TASKS FOR THIS EXERCISE:
A) Say whether each statement agrees with the Hamilton-Jacobi-Bellman proof, answering yes or no and quoting the deciding words: (i) constant controls give the reverse inequality up to an $o(h)$ error; (ii) the trajectory $y_a$ starts at $x$ at time $t$; (iii) $h$ is chosen so that $t+h\leq T$.
B) Extend the Hamilton-Jacobi-Bellman proof, picking up right after its last line.
--- Start TEXT SEGMENT ---
[proofplan]
Fix a point $(t,x)$ with $t<T$ and compare the dynamic programming identity on the short interval $[t,t+h]$ with the first-order Taylor expansion of $V$ along controlled trajectories. Constant controls give one inequality against each fixed action $a\in U$, hence against the infimum over $U$. The assumed approximate minimizers for the short-time problem give the reverse inequality up to an $o(h)$ error. Dividing by $h$ and letting $h\downarrow 0$ identifies $-\partial_t V$ with the Hamiltonian, and the terminal condition follows from the value function at the degenerate terminal interval.
[/proofplan]
[step:Fix a short time interval and define the Hamiltonian convention]
Fix $(t,x)\in [0,T)\times\mathbb{R}^n$. Choose $h>0$ so small that $t+h\leq T$ and the dynamic programming principle is valid on $[t,t+h]$. For $a\in U$, define the constant control
\begin{align*}
u_a:[t,t+h]\to U,\qquad u_a(s)=a.
\end{align*}
By hypothesis, $u_a\in\mathcal{A}_{t,t+h}$ for all sufficiently small $h>0$.
For $p\in\mathbb{R}^n$, the Hamiltonian convention used in this theorem is
\begin{align*}
H(x,p)=\inf_{a\in U}\{\ell(x,a)+p\cdot f(x,a)\}.
\end{align*}
Thus proving the Hamilton-Jacobi-Bellman equation is exactly proving
\begin{align*}
-\partial_t V(t,x)=H(x,\nabla_x V(t,x)).
\end{align*}
[/step]
[step:Use constant controls to obtain the lower bound for each action]
Fix $a\in U$, and let $y_a:[t,t+h]\to\mathbb{R}^n$ denote the trajectory generated by $u_a$, so that $y_a(t)=x$ and
\begin{align*}
\dot y_a(s)=f(y_a(s),a).
--- End TEXT SEGMENT ---
--- Start EXTRACTED INFORMATION ---
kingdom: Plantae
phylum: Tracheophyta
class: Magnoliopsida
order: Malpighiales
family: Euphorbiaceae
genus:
--- End EXTRACTED INFORMATION ---
EXERCISE RESPONSES:
A)
(i) No: "The assumed approximate minimizers for the short-time problem give the reverse inequality up to an $o(h)$ error."
(ii) Yes: "$y_a(t)=x$"
(iii) Yes: "Choose $h>0$ so small that $t+h\leq T$"

B)
\end{align*}
The dynamic programming principle gives, because the infimum is bounded above by the cost of the admissible control $u_a$,
\begin{align*}
V(t,x)\leq \int_t^{t+h}\ell(y_a(s),a)\,d\mathcal{L}^1(s)+V(t+h,y_a(t+h)).
\end{align*}
Since $y_a\in C^1([t,t+h];\mathbb{R}^n)$ and $\dot y_a(t)=f(x,a)$, the first-order expansion of a differentiable curve gives
\begin{align*}
y_a(t+h)=x+h f(x,a)+o(h)
\end{align*}
as $h\downarrow 0$. Since $\ell$ is continuous and $y_a(s)\to x$ as $s\downarrow t$, the elementary averaging property for continuous functions on shrinking intervals gives
\begin{align*}
\int_t^{t+h}\ell(y_a(s),a)\,d\mathcal{L}^1(s)=h\ell(x,a)+o(h).
\end{align*}
Since $V\in C^1([0,T]\times\mathbb{R}^n)$, Taylor expansion at $(t,x)$ gives
\begin{align*}
V(t+h,y_a(t+h))=V(t,x)+h\partial_t V(t,x)+h\nabla_x V(t,x)\cdot f(x,a)+o(h).
\end{align*}
Substituting these two expansions into the dynamic-programming inequality yields
\begin{align*}
0\leq h\{\ell(x,a)+\partial_t V(t,x)+\nabla_x V(t,x)\cdot f(x,a)\}+o(h).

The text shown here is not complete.